Assuming that they knew it was a computer, but didn't know which aperture was which, and there's some obvious way of terminating an input (like removing the wire), they could probably brute force it until you got some response, then use a genetic algorithm.
"Asymptotically?" I wonder if that's supposed to be "exponentially".
Actually, it has to be "asymptotically," otherwise it'll never approach infinity. Basically what he's saying is that the calculation speed can be calculated (roughly) by some equation in the form $S=\frac{1}{8-x}$ where S is the speed of the calcuation and x is the number of minutes it's been working on it. That means that instead of a continuously increasing curve like an exponential function, you get something that starts slow, but increases much, much faster than an exponential when it gets close to eight minutes, finally becoming undefined at eight minutes exactly, but not before achieving an infinite processing speed in the millisecond before that.
Of course, this could be reading more into this than there is, but I'm pretty sure that's the whole point. This thing is a mathematical concept made real, and screwing with it will, in fact, cause huge explosions. I suppose we should just be grateful it's not one of the mathematical concepts that allow time travel.
Revised with help from Sorts and #site19. Feedback is appreciated!
It actually seems to be more or less the same. Cleaned up wording, and cosmetically tweaked description. It's certainly an improvement, but not a fundamental change. Then again, there's nothing wrong with that.
Hmm…
Nope, still a cube made from an unknown material that does stuff.
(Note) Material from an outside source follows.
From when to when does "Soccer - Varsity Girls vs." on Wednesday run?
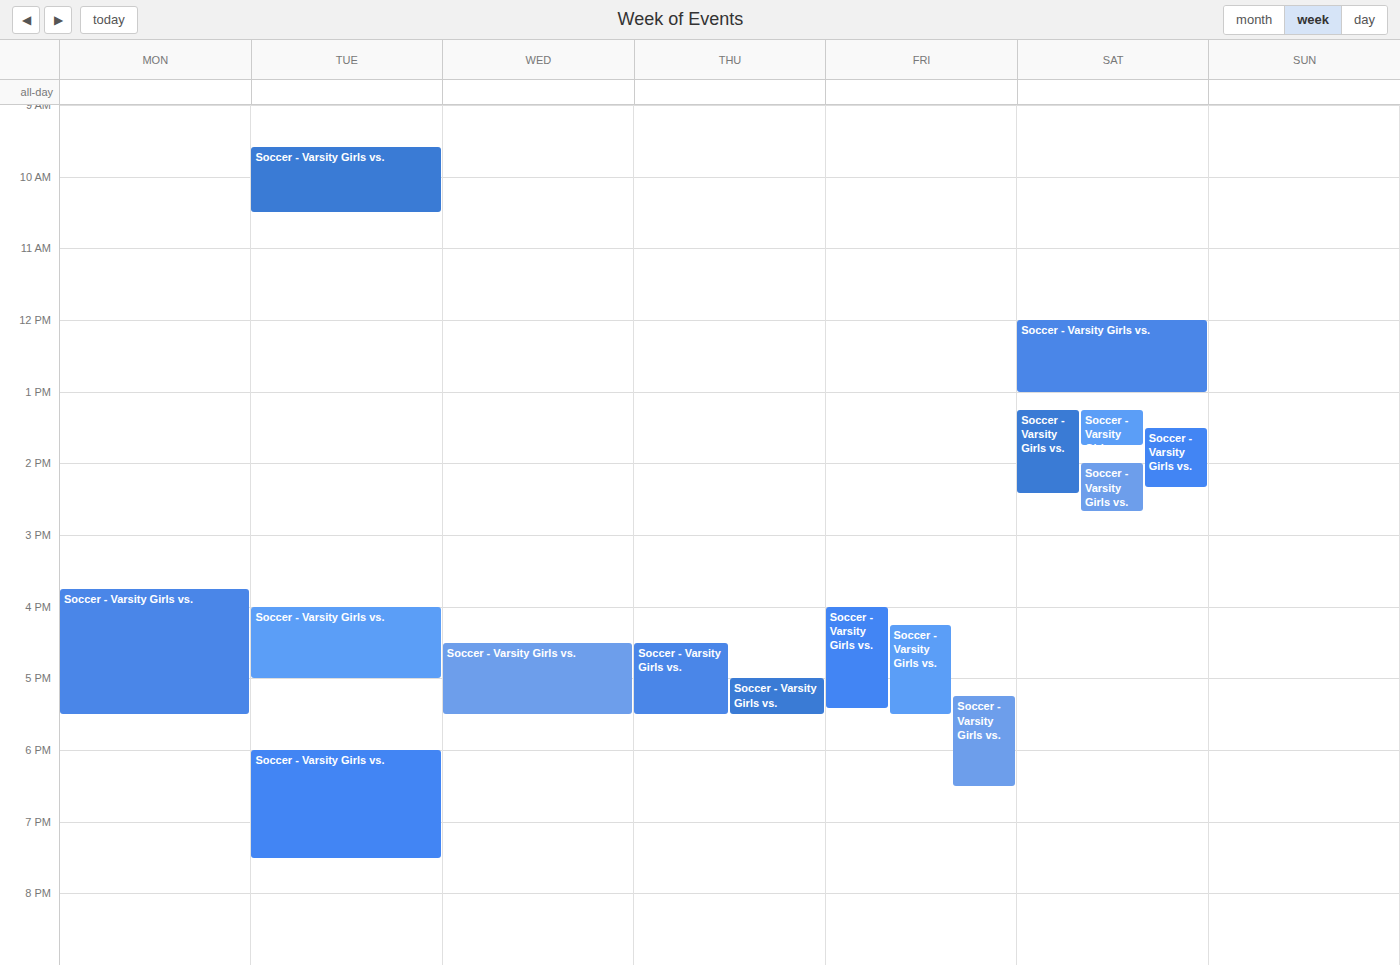
4:30 PM to 5:30 PM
To be honest, I didn't really like incident at the end. I understood the reason for not allowing non-terminating programs input just fine without it, and it really raises the question "how the hell did we eventually turn it off?"
Agreed. That bit bugs me. I am assuming that the push button does also halt a computation such that, at great loss of D-Personnel, the button was pushed. Either that or it finished the non-halting program (yes, impossible, but isn't that the point of most SCPs?), but the result was lost due to massive devastation.
No vote from me for now.
And yet it still can't run Crysis on maximum settings.